Australian researchers are using technology most commonly found in dentists’ surgeries to study coral, after noting the similarities between coral and human teeth: both are calcium-based and need to be measured on wet surfaces.
Dr Kate Quigley, a senior research scientist at the Minderoo Foundation who conducted the research at the Australian Institute of Marine Science and James Cook University, said she came up with the idea to use dental scanning technology in her coral studies during a visit to the dentist.
“One day I was at the dentist and they rolled out this new scanning machine," she said. “I knew immediately that it was something that could apply to scanning very small corals given corals and teeth actually share many similar properties."
Coral reefs are among the Earth’s most productive ecosystems and provide essential nutritional and protective services to people across the globe.
Although coral reefs only 0.2 per cent of the seafloor, they support at least 25 per cent of marine species and underpin the safety, coastal protection, well-being, food and economic security of 450 million people in over 100 countries, according to Our World In Data.

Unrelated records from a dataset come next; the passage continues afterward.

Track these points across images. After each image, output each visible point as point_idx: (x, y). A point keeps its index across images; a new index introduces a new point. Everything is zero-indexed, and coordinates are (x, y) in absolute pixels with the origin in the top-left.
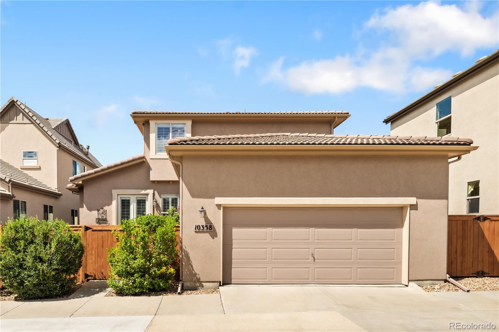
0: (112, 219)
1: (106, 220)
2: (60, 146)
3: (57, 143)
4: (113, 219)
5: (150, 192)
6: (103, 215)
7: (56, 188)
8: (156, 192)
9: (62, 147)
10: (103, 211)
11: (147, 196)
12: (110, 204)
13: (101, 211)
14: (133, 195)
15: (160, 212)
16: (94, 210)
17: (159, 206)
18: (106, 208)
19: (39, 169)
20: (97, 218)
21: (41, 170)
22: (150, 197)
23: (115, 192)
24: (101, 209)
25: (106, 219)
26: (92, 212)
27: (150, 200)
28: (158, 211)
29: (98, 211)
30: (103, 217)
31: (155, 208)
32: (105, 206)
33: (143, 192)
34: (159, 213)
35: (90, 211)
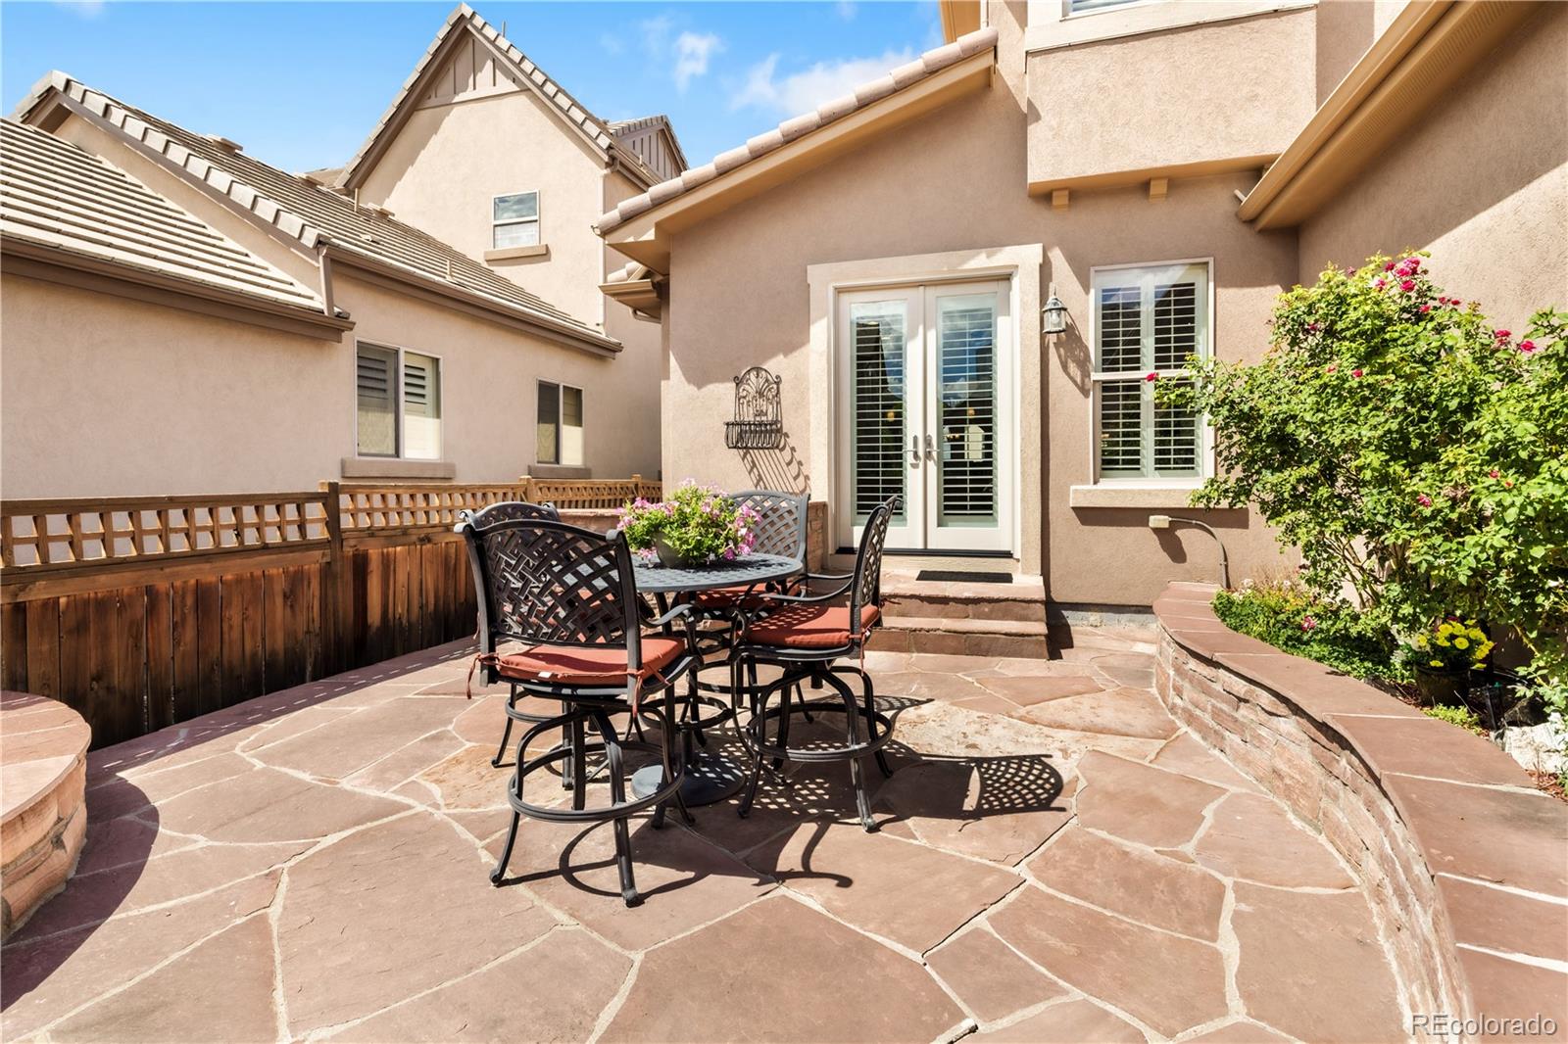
0: (808, 424)
1: (779, 431)
2: (613, 158)
3: (601, 148)
4: (812, 420)
5: (1025, 257)
6: (763, 405)
7: (601, 321)
8: (1057, 257)
9: (621, 164)
10: (762, 381)
11: (1003, 284)
12: (793, 341)
13: (754, 382)
14: (922, 288)
15: (1086, 374)
16: (717, 380)
17: (1079, 339)
18: (775, 365)
19: (545, 255)
20: (731, 419)
21: (549, 260)
22: (1024, 290)
23: (822, 279)
24: (753, 375)
25: (775, 422)
26: (704, 390)
27: (1024, 305)
28: (1073, 368)
29: (739, 382)
30: (761, 413)
31: (1052, 350)
32: (773, 355)
33: (980, 262)
34: (1079, 380)
35: (699, 387)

However, coral reefs are very vulnerable to changes in temperature and pollution. Currently, it is estimated that over 200 coral species are at risk of extinction.
In order to better understand coral growth and develop measures that protect coral reefs, scientists such as Quigley are working to reconstruct coral 3D models that can shed light on its health and response to pressures such as rising temperatures or acidification. Other scientists have instead looked at artificial intelligence models that can listen to the "song of the reef" to determine its health.
To date, none of the models developed has been able to effectively reconstruct measurements at small scales.
“At the moment, it is difficult to accurately measure very small objects in 3D, especially if you are interested in measuring small live animals, like coral, without hurting them," Quigley said.
“For the first time, this new method will allow scientists to measure thousands of tiny corals fast, accurately and without any negative health impacts on the coral. This has the potential to expand large-scale monitoring of ocean health and for up-scaling coral reef restoration.”
To test her theory, Quigley measured juvenile corals at the Australian Institute of Marine Science’s National Sea Simulator using the ITero Element 5D Flex dental scanner. The results of her experiments showed that it took, on average, under three minutes to scan and build a model of each individual coral, compared with more than four hours with previous methods.
At present, this technology can only be used to perform measurements out of the water. The hardware is not waterproof as the scanner relies on confocal laser technology.
Quigley's experiments were done on models of dead skeletons and living coral tissue, removing the need to sacrifice live animals to take measurements.
The findings are published in the British Ecological Society journal, Methods in Ecology and Evolution.